Не хочу показаться ханжой. Я – мужчина как мужчина. Уровень андрогенных гормонов в моей крови в десятки раз выше, чем в крови женщины. Мой мозг плавает в половых гормонах. Мне в полной мере знакомо чисто эротическое волнение – я способен возбудиться при виде какой-нибудь незнакомки в автобусе, я часто кружу в лабиринте бурных и темных фантазий, населенных именно сексуальными объектами, полностью подчиненными моей воле. Порнография не вызывает во мне безусловного отвращения – я признаю своими, мужскими, десятки тысяч сайтов в интернете и сотни журналов, которые не купит ни одна женщина, и бывают минуты, когда я настоятельно нуждаюсь в оргиастических картинках. При всем том я испытывал сожаление каждый раз, как занимался любовью с чужой и безразличной женщиной, и ни за что на свете не пошел бы к проститутке. Не потому, что риск велик, и не потому, что мне этого не позволяет принцип верности.

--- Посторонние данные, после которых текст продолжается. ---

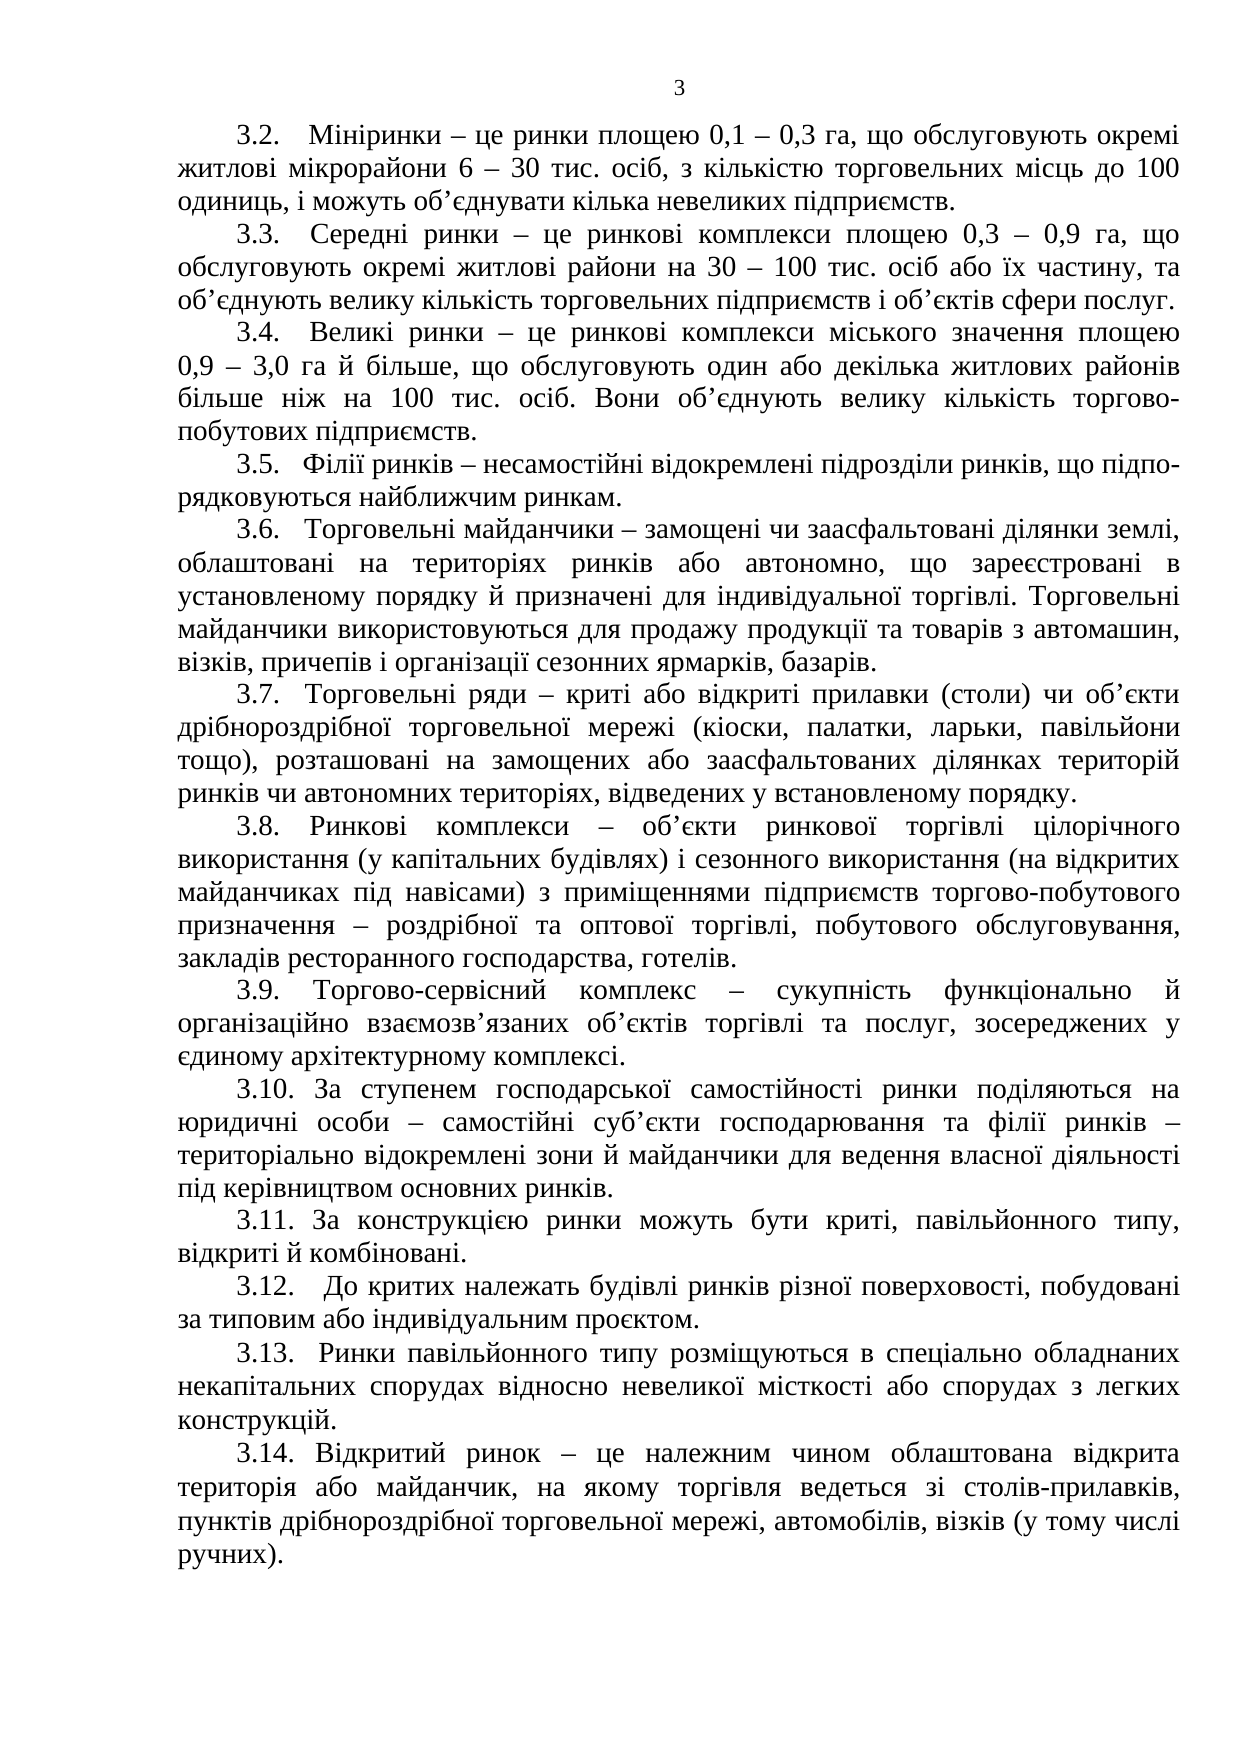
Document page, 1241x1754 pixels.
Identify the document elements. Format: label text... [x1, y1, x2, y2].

text 3.14. Відкритий ринок – це належним чином облаштована відкрита територія або майданчик, на якому торгівля ведеться зі столів-прилавків, пунктів дрібнороздрібної торговельної мережі, автомобілів, візків (у тому числі ручних). [177, 1436, 1181, 1570]
text 3.9. Торгово-сервісний комплекс – сукупність функціонально й організаційно взаємозв’язаних об’єктів торгівлі та послуг, зосереджених у єдиному архітектурному комплексі. [177, 973, 1181, 1072]
text 3.13. Ринки павільйонного типу розміщуються в спеціально обладнаних некапітальних спорудах відносно невеликої місткості або спорудах з легких конструкцій. [177, 1335, 1181, 1436]
text 3.11. За конструкцією ринки можуть бути криті, павільйонного типу, відкриті й комбіновані. [177, 1203, 1181, 1269]
text 3.4. Великі ринки – це ринкові комплекси міського значення площею 0,9 – 3,0 га й більше, що обслуговують один або декілька житлових районів більше ніж на 100 тис. осіб. Вони об’єднують велику кількість торгово-побутових підприємств. [177, 315, 1181, 447]
text 3.2. Мініринки – це ринки площею 0,1 – 0,3 га, що обслуговують окремі житлові мікрорайони 6 – 30 тис. осіб, з кількістю торговельних місць до 100 одиниць, і можуть об’єднувати кілька невеликих підприємств. [177, 118, 1181, 217]
text 3.7. Торговельні ряди – криті або відкриті прилавки (столи) чи об’єкти дрібнороздрібної торговельної мережі (кіоски, палатки, ларьки, павільйони тощо), розташовані на замощених або заасфальтованих ділянках територій ринків чи автономних територіях, відведених у встановленому порядку. [177, 677, 1181, 809]
text 3.5. Філії ринків – несамостійні відокремлені підрозділи ринків, що підпо-рядковуються найближчим ринкам. [177, 447, 1181, 513]
text 3.8. Ринкові комплекси – об’єкти ринкової торгівлі цілорічного використання (у капітальних будівлях) і сезонного використання (на відкритих майданчиках під навісами) з приміщеннями підприємств торгово-побутового призначення – роздрібної та оптової торгівлі, побутового обслуговування, закладів ресторанного господарства, готелів. [177, 809, 1181, 973]
text 3.3. Середні ринки – це ринкові комплекси площею 0,3 – 0,9 га, що обслуговують окремі житлові райони на 30 – 100 тис. осіб або їх частину, та об’єднують велику кількість торговельних підприємств і об’єктів сфери послуг. [177, 217, 1181, 315]
text 3.10. За ступенем господарської самостійності ринки поділяються на юридичні особи – самостійні суб’єкти господарювання та філії ринків – територіально відокремлені зони й майданчики для ведення власної діяльності під керівництвом основних ринків. [177, 1072, 1181, 1203]
text 3.6. Торговельні майданчики – замощені чи заасфальтовані ділянки землі, облаштовані на територіях ринків або автономно, що зареєстровані в установленому порядку й призначені для індивідуальної торгівлі. Торговельні майданчики використовуються для продажу продукції та товарів з автомашин, візків, причепів і організації сезонних ярмарків, базарів. [177, 513, 1181, 677]
text 3.12. До критих належать будівлі ринків різної поверховості, побудовані за типовим або індивідуальним проєктом. [177, 1269, 1181, 1335]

Я просто-напросто считаю, что секс, сопровождаемый душевной близостью, лучше, чем секс без такой близости. Я намеренно не говорю о любви, хотя в конечном счете речь идет именно о ней. Чувство иногда является тормозом для секса, а верность становится чем-то невыносимым в постели. Секс подразумевает радикальное сужение сознания, глубокий нырок под социальные и этические условности, освобождение от табу, от брезгливости, поиск удовольствия в запретном и перверсивном. Любовь, с ее ярко выраженным культурным компонентом, тоже норовит, в самые острые моменты полового акта, отодвинуться, как часть мозгового панциря, который прикрывает нашу наготу. У многих пар фантазия деперсонализировать партнера, забыть о прочной связи с ним усиливает эротическое удовольствие. При всем том что-то от этой психической связи, объединяющей настоящую чету, что-то, называемое любовью, что-то существенное и о чем почти не говорят, способно выстоять и перед самым опустошающим символическим обнажением. Я имею в виду, как бы это сказать, что и тела тесно связаны любовью. Даже когда мозг и личность растворены в необузданном удовольствии секса, душевная близость сохраняется и придает этому яростному и животному акту что-то ребяческое, трогательное, что-то, что и есть настоящая радость этих часов, что-то, о чем помнишь и после того, как забыто удовольствие. Как не стоят, по мне, ломаного гроша фантазии, когда они воплощаются (потому что, конкретизированные, они теряют именно свою идеальность: я могу, например, фантазировать на предмет sex party, но реальная такая party наверняка разочаровала бы меня своей конкретикой), так и половой акт, когда тела не знают друг друга, кажется мне с самого начала провальным.

Мое тело питает глубокую привязанность к телу моей жены. У меня, по сути, два тела, и, по сути, вся моя жизнь дублируется. Даже если бы у меня вынули мозг, как у подопытного животного, тело мое было бы по-прежнему влюблено в тело жены. Необходимость близости с существом, с которым я живу, отнюдь не ограничивается сексуальной стороной отношений. Некоторые боятся семейной жизни именно из-за перспективы видеть партнера в самых неприглядных ситуациях. Но моя любовь именно этим и питается. Я люблю ходить по магазинам вместе с женой, пить вместе с ней кофе, смотреть, как она принимает ванну, болтать с ней про НЛО. Я люблю смотреть, как она ест и как развешивает выстиранное белье. В нашем сексе душевная близость – самое ценное, и наше удовольствие полностью зависит от нее. По сути, любовью занимаются два тела, которые знакомы глубочайшим образом и которые все же не пресыщаются, снова и снова открывая друг друга. Я знаю, что она сделает в тот или иной миг, и все же всякий раз это застает меня врасплох. Чем лучше я узнаю ее кожу, все ее жилочки и складочки, все ее жесты и слова, тем острее и отчаянней становится мое любопытство. Эта близость с другим моим телом перманентна: когда я сплю, я и во сне знаю, что оно рядом, а в часы физической любви эта близость становится тотальной. Тогда я перестаю отличать взгляд от прикосновения, нежность от грубости, счастье от муки. Только ее одну я хочу, потому что только ее я знаю. Я смотрю в ее межножии на «бабочку с крылышками, сонно сведенными» и знаю, что это самая красивая штука, которую мне дано увидеть и потрогать.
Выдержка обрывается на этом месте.